L’ enorme miniera di Kewhra in Pakistan, un luogo magico, e la leggenda racconta che venne scoperto niente meno che da Alessandro Magno. E’ qui che viene effettuata la maggior parte della produzione del sale rosa, ma attenzione, anche le informazioni che  ci arrivano circa la sua raccolta  non sono esatte, come ad esempio la sua raccolta, che non viene effettuata a mano.

Fa bene alla salute?

Il suo impatto sulla salute pare non sia differente dal nostro sale marino integrale. Da sottolineare che non bisogna abusarne, ovviamente!

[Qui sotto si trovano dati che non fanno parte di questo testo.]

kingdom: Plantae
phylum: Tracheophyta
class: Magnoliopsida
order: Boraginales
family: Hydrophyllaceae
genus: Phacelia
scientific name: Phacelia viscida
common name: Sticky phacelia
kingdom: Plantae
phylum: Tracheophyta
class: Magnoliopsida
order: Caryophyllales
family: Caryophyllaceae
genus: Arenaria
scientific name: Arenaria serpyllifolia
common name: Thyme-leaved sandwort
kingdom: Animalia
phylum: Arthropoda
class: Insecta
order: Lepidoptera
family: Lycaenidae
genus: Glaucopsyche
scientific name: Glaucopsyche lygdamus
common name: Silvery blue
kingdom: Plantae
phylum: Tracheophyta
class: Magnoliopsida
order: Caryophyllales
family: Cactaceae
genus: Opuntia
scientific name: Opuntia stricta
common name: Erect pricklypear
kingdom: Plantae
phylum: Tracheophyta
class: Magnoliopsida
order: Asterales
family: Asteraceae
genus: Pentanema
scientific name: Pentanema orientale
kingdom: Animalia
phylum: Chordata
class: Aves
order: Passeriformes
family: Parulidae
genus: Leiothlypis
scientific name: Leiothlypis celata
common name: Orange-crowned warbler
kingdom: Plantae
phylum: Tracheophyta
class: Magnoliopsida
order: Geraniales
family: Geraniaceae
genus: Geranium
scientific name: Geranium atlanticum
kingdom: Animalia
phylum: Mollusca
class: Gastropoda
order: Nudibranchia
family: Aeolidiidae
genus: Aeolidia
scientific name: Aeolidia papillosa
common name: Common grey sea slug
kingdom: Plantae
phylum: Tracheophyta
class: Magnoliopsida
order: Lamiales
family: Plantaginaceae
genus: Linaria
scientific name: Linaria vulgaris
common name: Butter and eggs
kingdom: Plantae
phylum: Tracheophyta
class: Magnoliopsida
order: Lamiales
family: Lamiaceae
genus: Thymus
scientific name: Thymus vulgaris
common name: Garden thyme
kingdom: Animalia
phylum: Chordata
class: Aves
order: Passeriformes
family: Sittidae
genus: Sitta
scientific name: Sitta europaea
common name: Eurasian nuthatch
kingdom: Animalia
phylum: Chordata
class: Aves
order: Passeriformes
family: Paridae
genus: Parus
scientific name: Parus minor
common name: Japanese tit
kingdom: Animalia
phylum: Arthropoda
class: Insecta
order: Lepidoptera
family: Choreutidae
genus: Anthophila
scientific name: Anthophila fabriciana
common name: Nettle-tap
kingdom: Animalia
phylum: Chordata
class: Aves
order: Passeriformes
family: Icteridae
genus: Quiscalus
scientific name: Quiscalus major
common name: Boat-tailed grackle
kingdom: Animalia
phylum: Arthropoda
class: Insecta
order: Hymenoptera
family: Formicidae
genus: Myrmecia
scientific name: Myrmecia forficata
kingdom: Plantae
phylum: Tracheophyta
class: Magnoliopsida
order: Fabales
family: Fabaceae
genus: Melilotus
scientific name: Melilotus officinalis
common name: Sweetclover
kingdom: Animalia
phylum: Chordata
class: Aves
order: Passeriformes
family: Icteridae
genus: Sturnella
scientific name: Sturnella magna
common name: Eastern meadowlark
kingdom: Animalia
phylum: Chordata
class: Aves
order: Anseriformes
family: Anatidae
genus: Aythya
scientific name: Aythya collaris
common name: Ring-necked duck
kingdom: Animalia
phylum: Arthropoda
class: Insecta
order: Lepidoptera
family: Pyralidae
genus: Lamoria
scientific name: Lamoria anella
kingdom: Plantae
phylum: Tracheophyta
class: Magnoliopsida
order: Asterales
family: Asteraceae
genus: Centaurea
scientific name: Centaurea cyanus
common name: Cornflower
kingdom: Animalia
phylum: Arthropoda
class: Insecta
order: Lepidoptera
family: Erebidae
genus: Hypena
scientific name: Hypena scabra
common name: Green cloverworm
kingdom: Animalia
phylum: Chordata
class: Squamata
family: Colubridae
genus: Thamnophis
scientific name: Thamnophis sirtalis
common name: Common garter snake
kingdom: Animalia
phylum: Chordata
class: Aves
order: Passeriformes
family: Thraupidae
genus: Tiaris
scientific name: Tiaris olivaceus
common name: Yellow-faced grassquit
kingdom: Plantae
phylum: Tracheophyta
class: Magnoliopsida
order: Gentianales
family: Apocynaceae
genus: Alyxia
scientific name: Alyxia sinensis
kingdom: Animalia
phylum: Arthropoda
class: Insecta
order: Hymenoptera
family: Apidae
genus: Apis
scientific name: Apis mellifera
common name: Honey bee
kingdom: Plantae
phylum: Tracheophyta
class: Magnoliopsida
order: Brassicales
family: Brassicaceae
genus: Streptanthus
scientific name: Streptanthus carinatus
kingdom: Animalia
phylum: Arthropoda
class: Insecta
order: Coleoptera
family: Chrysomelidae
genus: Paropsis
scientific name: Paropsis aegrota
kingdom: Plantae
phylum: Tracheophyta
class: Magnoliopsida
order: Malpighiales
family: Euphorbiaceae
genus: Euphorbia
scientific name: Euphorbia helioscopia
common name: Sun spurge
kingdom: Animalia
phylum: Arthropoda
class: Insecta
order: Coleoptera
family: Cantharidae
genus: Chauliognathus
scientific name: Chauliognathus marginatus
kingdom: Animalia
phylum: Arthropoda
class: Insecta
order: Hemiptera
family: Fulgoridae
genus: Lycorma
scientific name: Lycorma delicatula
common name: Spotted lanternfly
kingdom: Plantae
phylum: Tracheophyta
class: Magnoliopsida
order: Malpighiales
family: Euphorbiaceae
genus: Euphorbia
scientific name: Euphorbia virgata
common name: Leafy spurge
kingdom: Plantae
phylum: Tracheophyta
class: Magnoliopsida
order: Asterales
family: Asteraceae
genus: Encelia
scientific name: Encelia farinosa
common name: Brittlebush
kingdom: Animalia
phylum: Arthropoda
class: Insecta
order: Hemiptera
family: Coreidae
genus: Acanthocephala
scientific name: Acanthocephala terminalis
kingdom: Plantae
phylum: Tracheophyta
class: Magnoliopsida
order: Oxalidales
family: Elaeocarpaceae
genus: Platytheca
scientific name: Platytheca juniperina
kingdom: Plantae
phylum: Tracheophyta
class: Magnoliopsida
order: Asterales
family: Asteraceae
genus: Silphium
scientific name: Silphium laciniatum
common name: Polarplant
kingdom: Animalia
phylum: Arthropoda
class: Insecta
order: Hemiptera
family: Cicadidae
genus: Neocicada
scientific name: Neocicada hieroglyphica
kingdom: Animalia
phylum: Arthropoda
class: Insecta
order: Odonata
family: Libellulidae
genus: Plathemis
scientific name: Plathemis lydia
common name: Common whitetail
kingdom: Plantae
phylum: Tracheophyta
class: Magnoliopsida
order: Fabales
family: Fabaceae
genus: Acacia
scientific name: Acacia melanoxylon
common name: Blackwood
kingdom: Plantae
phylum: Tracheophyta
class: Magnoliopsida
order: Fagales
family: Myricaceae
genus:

“secondo i test eseguiti, risale a circa 220 milioni di anni fa, e per questo, nel tempo, ha inglobato alcuni minerali, come il ferro, lo zinco, il magnesio e il calcio, e varie impurità: la colorazione si deve a queste inclusioni, soprattutto all’ossido di ferro. Queste sostanze, tuttavia, non sono presenti in quantità tali da modificare gli effetti del cloruro di sodio sull’organismo. Le proprietà benefiche pubblicizzate sono semplicemente inesistenti e mai dimostrate, come conferma anche una delle ultime revisioni scientifiche pubblicate nel 2017”.  Da  Il fatto alimentare

Perché questo successo

sale rosa

I social pare ne siano i maggiori responsabili, grazie ai famosi chef che li suggeriscono nelle loro ricette spingendone  il  consumo, così come alcuni influencer dell’alimentazione.  Inoltre, al sale rosa, sono stati affiancati aggettivi  come  “naturale”, “puro”, “antico” e “incontaminato”, con un significato quasi esoterico, e questo è di grande presa sulla mente del consumatore: immagini e parole studiate appositamente per promuoverlo commercialmente.

l'etica nelle nostre scelte alimentari

In tutta questa bagar, la scelta migliore è dettata dal buon senso. Le scelte alimentari che facciamo hanno un enorme impatto sull’ambiente. E allora non preoccupiamoci se il sale rosa  fa bene o male, preoccupiamoci piuttosto del suo impatto  ambientale. Le  risorsa di un territorio devono  rimanere nel territorio, e  non è pensabile che possa soddisfare  il fabbisogno del pianeta intero. In questo modo continuiamo a depauperare l’ambiente, e un luogo così antico non va impoverito, ma protetto, rispettando il ciclo di riproduzione.

Il sale marino integrale del nostro Mar Mediterraneo, non ha niente da invidiare al sale rosa.


Sono Elena Alquati e sono un consulente alimentare. Se hai bisogno di un chiarimento lasciami un commento, risponderò nel più breve tempo possibile. Se invece hai bisogno di una consulenza scrivimi su alqua63@gmail.com.

Gli articoli pubblicati sono riproducibili, chiedo la correttezza di citare la fonte.


 

Comments

  1. Sono assolutamente d’accordo sull’impatto ambientale, ma come la mettiamo con i mari sempre più inquinati? Dilemma…

    1. Author

      Cara Lucia, hai ragione, pare abbiano trovato delle particelle di plastica nel sale come nel pesce. Ormai abbiamo inquinato tutto. Non sono molto informata sul salgemma, ma anche in Italia abbiamo il sale estratto da miniere saline, in Toscana e i Sicilia che io sappia, ma sicuramente anche altrove.
      il salgemma è un minerale depositato dal mare nel corso di vicende geologiche durate milioni di anni e racchiuso nel sottosuolo, dal sale vacuum ottenuto per ricristallizzazione di una salamoia satura. Il problema è che dovremmo smettere di depauperare la terra!